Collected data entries
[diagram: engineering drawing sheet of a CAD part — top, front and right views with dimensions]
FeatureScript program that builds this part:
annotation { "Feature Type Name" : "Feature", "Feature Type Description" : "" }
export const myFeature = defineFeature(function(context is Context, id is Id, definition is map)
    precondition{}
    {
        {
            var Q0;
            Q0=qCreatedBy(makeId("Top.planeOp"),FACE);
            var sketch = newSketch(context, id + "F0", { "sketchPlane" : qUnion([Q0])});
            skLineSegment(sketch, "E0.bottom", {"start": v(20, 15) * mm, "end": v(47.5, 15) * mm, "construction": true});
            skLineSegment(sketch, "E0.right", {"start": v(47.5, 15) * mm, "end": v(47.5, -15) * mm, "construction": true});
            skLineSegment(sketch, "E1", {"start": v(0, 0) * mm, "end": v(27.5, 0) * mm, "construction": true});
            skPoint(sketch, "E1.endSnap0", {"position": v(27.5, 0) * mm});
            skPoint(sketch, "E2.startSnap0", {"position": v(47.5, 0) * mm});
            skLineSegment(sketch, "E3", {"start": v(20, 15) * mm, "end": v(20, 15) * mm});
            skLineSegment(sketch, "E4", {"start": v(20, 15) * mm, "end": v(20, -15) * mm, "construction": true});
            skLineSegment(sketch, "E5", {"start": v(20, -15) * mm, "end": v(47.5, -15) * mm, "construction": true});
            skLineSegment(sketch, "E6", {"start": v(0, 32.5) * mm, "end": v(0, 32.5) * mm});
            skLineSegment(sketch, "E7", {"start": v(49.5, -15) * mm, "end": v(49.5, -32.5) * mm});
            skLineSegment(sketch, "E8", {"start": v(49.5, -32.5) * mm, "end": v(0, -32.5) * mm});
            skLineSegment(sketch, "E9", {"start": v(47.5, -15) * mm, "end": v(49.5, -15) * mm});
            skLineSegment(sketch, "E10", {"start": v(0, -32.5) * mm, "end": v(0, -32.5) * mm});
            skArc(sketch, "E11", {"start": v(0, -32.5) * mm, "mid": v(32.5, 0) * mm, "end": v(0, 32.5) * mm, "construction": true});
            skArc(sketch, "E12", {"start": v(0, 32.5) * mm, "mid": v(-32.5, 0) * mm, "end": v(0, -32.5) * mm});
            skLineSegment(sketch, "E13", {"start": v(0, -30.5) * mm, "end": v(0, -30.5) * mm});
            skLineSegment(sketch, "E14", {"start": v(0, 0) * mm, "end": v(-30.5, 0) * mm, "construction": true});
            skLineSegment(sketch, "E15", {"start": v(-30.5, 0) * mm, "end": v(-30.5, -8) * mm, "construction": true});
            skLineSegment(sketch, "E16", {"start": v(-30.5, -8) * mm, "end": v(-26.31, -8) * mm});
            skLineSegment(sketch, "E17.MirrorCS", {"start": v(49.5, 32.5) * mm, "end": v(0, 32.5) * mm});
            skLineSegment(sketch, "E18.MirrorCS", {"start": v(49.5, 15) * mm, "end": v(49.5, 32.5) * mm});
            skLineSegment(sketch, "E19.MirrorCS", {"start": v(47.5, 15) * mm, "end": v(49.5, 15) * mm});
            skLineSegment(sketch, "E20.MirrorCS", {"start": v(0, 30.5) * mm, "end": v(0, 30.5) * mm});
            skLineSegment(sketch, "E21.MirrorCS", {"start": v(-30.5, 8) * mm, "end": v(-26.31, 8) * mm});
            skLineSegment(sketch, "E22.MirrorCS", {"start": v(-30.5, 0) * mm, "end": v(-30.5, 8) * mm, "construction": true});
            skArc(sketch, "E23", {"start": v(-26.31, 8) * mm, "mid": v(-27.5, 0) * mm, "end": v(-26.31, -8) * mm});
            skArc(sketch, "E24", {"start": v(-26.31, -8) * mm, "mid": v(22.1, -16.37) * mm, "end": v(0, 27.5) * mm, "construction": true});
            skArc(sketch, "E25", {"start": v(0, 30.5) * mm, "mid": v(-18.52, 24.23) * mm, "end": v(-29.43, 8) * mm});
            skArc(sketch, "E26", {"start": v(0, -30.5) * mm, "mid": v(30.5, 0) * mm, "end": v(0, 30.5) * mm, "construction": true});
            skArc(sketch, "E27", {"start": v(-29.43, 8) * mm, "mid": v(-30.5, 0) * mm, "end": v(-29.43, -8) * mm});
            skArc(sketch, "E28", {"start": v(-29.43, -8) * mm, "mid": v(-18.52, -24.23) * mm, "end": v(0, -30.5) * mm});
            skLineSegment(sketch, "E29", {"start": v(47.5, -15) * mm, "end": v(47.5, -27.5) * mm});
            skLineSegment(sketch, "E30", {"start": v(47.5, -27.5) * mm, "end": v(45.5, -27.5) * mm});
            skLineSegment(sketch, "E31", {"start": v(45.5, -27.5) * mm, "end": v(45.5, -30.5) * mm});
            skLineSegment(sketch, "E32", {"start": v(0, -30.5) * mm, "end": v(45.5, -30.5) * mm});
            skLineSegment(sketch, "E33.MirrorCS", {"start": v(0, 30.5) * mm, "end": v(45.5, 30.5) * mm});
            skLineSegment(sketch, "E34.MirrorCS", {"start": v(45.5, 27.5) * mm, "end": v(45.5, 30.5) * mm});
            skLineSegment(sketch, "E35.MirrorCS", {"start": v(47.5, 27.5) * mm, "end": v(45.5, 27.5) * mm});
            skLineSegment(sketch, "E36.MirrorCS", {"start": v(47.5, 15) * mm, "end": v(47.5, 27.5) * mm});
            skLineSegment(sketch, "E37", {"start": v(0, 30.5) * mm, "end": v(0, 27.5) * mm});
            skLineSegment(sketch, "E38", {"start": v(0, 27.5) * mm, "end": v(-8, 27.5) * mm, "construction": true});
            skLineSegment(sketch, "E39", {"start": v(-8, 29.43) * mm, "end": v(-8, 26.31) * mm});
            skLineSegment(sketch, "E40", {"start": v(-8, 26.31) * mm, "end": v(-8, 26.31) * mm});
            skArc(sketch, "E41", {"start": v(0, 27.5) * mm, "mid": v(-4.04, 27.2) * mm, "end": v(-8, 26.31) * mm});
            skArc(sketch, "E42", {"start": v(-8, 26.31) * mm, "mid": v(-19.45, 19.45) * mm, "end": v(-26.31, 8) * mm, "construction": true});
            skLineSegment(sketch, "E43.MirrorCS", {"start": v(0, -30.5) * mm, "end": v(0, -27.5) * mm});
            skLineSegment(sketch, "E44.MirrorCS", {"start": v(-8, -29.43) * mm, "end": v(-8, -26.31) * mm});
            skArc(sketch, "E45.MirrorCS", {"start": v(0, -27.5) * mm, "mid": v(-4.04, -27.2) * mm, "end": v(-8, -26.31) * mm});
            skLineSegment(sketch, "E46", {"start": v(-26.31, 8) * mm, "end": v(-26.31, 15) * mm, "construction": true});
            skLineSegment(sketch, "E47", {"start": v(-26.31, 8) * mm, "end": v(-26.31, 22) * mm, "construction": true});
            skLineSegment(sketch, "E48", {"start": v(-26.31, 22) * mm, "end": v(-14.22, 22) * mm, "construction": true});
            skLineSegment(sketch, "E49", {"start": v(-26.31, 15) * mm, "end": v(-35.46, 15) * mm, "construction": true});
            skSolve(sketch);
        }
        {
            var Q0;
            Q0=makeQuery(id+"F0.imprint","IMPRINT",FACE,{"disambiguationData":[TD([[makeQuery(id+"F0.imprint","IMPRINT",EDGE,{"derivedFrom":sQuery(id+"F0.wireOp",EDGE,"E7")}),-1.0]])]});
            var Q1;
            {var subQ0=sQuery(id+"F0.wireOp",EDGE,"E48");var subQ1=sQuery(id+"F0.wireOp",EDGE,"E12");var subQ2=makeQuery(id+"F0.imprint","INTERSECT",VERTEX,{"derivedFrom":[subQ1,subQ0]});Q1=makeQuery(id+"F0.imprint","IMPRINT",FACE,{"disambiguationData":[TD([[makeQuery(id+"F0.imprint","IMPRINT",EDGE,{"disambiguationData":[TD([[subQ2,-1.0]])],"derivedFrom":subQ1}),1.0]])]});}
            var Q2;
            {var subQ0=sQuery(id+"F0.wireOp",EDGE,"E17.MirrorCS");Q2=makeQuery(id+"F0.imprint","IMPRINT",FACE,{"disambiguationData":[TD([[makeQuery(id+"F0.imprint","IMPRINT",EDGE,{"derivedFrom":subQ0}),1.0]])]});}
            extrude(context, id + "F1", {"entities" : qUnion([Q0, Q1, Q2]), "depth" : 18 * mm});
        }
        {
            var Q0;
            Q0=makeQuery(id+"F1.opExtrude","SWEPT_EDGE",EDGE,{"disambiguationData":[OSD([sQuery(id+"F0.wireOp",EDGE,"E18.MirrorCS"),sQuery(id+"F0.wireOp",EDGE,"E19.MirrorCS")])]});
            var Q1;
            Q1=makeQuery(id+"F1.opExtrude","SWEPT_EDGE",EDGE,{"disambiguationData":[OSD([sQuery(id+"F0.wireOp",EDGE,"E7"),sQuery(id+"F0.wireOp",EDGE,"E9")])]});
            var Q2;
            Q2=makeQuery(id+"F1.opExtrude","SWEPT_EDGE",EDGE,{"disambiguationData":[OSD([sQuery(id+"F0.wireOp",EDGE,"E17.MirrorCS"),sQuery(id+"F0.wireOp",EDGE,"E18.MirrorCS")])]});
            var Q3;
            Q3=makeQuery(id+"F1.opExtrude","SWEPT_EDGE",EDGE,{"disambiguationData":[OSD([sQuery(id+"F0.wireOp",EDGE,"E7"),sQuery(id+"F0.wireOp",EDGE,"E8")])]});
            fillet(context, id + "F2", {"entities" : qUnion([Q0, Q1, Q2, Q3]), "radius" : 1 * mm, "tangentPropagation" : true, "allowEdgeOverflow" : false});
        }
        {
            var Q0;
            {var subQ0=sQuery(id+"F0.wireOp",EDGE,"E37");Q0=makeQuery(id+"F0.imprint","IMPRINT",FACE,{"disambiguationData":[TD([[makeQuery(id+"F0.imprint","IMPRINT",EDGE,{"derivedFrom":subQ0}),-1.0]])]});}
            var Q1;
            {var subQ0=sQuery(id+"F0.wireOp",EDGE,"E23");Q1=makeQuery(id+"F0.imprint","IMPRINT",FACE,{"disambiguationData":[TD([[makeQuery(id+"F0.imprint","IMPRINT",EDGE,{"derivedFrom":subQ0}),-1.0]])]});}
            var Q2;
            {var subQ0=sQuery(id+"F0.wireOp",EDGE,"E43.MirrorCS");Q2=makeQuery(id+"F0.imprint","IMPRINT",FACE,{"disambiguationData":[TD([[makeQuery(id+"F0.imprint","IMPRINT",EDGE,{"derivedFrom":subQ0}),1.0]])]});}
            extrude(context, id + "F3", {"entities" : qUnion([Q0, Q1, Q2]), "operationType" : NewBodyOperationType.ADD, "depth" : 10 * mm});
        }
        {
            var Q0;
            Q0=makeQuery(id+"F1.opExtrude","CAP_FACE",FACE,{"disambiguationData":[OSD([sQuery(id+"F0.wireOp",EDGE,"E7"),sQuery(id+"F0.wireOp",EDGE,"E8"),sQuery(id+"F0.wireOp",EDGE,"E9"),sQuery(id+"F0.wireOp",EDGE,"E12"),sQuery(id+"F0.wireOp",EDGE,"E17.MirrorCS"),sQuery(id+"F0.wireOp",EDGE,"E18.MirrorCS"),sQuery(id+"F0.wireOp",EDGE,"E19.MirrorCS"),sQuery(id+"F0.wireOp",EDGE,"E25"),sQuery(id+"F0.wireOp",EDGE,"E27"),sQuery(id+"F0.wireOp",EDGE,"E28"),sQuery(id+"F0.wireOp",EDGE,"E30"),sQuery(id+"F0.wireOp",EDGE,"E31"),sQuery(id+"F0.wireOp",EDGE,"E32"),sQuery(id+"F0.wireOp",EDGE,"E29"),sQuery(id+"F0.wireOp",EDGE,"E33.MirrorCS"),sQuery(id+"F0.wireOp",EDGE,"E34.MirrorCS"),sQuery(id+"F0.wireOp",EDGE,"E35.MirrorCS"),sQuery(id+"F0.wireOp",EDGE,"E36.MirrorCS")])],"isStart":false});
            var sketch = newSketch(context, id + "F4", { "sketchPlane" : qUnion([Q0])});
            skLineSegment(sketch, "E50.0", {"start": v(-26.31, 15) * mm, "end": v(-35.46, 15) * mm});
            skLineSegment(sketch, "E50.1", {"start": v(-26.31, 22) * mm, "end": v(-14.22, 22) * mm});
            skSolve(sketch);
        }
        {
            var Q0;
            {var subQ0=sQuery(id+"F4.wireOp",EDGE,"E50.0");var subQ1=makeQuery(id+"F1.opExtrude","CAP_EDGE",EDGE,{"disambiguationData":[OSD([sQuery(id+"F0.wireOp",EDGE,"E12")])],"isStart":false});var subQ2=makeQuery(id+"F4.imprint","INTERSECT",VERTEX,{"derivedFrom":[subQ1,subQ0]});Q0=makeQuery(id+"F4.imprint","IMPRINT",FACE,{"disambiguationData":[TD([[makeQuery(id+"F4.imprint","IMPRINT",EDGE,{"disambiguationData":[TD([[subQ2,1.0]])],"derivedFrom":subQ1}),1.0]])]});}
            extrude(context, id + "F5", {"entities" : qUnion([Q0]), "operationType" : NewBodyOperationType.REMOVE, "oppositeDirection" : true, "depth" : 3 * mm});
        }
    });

◆ REQUIREMENT: How many lines in the rows above contain the string "depth"? Reply with the number only.

◆ SOLUTION TO THIS PROBLEM: 3